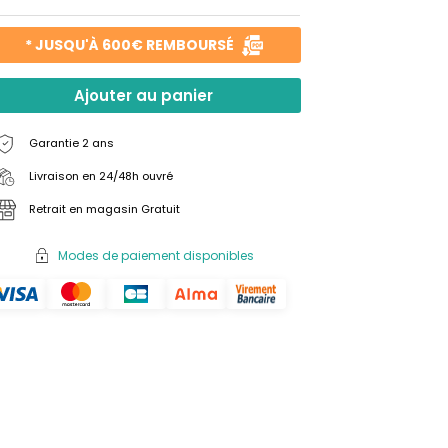
* JUSQU'À 600€ REMBOURSÉ
Ajouter au panier
Garantie 2 ans
Livraison en 24/48h ouvré
Retrait en magasin Gratuit
Modes de paiement disponibles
--------
- _EXERCISE OBJECTIVE_: Repeat only what runs from the line holding "Retrait en magasin Gratuit" to the end of the data, keeping every line exactly as written, first and last included.

- _TASK RESULT_:
Retrait en magasin Gratuit
Modes de paiement disponibles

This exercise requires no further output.